The sick of those days were much as they are now—peevish, impatient, and ever grumbling. They gave our poor hospitaller plenty of work. They would say, "Ah! he cares very particularly for such and such. They are his friends, hence we are neglected."
But bad as were these complaints they were nothing to those which the arbiter had to face. He got himself into a sorry tangle. No one was content. Arbitration pleased neither one side nor the other. According to them the judge could never succeed in holding the balance level. No wonder that at last the self-appointed judge grew weary.
He betook himself to the hospitals. There he found that the self-sacrificing hospitaller had nothing better to tell of his results. Complaints and murmurs were all that either could gain.
With sad hearts they gave up their endeavours and repaired to the silent wood, there to live down their sorrows. In these retreats, at a spot sheltered from the sun, gently tended by the breezes, and near a pure rivulet, they found the third saint, and of him they asked advice.

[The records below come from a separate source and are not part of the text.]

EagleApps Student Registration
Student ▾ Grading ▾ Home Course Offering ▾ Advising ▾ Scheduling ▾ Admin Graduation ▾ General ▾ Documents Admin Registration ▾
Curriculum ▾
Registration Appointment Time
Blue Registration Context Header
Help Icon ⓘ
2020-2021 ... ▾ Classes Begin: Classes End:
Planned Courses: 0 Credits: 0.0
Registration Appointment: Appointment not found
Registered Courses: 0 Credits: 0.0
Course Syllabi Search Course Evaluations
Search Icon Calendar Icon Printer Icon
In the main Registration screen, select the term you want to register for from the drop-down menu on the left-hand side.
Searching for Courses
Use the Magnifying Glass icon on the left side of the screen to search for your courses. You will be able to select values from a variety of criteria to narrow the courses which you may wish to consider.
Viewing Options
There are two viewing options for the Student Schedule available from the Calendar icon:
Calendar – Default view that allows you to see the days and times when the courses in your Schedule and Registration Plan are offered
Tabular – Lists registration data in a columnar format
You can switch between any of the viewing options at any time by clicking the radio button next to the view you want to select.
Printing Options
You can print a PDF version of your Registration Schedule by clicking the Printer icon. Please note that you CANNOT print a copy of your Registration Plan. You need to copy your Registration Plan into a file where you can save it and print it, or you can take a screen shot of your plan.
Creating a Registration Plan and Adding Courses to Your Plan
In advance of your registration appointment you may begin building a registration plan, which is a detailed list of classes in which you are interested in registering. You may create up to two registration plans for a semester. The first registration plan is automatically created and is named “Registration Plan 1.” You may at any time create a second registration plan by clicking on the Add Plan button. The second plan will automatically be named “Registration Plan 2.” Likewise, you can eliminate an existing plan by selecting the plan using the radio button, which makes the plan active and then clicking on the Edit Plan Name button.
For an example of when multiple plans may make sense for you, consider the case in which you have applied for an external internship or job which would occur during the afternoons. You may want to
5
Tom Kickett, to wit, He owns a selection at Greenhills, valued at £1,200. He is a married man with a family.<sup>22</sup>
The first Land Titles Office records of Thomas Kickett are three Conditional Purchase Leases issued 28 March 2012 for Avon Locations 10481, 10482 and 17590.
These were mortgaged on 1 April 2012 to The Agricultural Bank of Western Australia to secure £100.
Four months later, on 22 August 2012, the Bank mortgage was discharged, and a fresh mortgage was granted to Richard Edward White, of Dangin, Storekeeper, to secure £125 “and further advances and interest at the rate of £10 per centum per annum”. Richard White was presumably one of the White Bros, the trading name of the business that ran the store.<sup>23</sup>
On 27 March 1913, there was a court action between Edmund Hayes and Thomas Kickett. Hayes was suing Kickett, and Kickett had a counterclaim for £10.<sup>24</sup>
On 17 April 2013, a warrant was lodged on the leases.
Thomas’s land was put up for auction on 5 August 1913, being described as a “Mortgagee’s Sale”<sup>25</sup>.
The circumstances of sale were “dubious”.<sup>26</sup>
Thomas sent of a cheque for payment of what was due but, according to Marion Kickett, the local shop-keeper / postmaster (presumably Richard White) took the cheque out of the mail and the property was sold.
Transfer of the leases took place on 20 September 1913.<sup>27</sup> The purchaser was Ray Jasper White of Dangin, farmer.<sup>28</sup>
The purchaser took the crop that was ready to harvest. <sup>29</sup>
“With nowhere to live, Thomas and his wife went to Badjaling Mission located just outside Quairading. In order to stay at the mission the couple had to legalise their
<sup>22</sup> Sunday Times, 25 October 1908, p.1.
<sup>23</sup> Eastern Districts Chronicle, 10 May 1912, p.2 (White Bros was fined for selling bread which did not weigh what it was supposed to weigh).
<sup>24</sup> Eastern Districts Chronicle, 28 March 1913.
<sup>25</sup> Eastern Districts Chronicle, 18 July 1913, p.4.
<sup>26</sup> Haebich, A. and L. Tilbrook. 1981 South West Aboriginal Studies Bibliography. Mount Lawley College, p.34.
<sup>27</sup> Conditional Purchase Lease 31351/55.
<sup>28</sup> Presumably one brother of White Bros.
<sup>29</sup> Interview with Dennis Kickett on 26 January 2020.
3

"Advice," said he, "is only to be sought of yourselves; for who, better than yourselves, can know your own needs? The knowledge of oneself is the first care imposed upon mankind by the Almighty. Have you obeyed this mandate whilst out in the world? If there you did not learn to know yourselves, these tranquil shades will certainly help you; for nowhere else is it possible. Stir up this stream. Do you now see yourselves reflected in it? No! How could you, when the mud is like a thick cloud between us and the crystal? But let it settle, my brothers, and then you will see your image. The better to study yourselves live in the desert."

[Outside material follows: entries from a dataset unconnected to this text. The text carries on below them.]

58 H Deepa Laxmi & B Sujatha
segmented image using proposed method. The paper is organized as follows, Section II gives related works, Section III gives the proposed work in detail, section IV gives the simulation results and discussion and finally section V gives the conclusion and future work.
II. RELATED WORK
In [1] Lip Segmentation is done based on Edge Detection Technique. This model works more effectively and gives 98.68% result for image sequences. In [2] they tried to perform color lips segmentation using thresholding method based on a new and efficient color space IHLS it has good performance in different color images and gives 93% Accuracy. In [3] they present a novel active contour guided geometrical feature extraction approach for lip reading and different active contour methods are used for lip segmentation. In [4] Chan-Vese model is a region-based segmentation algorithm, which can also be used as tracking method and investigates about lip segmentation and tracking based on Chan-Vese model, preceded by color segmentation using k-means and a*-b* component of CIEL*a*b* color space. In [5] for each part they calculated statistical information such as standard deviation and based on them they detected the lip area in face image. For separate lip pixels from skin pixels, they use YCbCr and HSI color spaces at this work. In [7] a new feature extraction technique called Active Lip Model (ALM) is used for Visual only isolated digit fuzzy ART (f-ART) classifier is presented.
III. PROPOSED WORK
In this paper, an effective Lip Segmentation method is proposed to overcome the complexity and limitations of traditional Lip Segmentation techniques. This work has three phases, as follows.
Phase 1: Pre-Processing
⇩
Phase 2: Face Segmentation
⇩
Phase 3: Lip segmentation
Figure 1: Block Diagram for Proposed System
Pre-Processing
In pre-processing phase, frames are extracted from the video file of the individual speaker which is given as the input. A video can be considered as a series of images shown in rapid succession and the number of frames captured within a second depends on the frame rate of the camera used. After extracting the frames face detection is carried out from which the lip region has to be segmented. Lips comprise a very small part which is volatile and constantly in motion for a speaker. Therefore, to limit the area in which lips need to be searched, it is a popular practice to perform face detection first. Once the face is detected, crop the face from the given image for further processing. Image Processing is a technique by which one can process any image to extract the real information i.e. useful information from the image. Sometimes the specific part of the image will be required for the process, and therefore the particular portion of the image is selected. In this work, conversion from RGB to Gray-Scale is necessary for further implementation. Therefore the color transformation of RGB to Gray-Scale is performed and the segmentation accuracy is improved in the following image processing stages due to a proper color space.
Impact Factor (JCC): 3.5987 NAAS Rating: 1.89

The lonely hermit was believed and the others followed his wise counsel.
It does not follow that people should not be well employed. Since some must plead; since men die and fall ill, doctors are a necessity and so also are lawyers. These ministers, thank God, will never fail us. The wealth and honours to be won make one sure of that. Nevertheless, in these general needs one is apt to neglect oneself. And you, judges, ministers, and princes, who give all your time to the public weal; you, who are troubled by countless annoyances and disappointments, disheartened by failure and corrupted by good fortune—you do not see yourselves. You see no one. Should some good impulse lead you to think over these matters, some flatterer breaks in and distracts you.
This lesson is the ending of this work. May the centuries to come find it a useful one. I present it to kings. I propose it to the wise. What better ending could I make?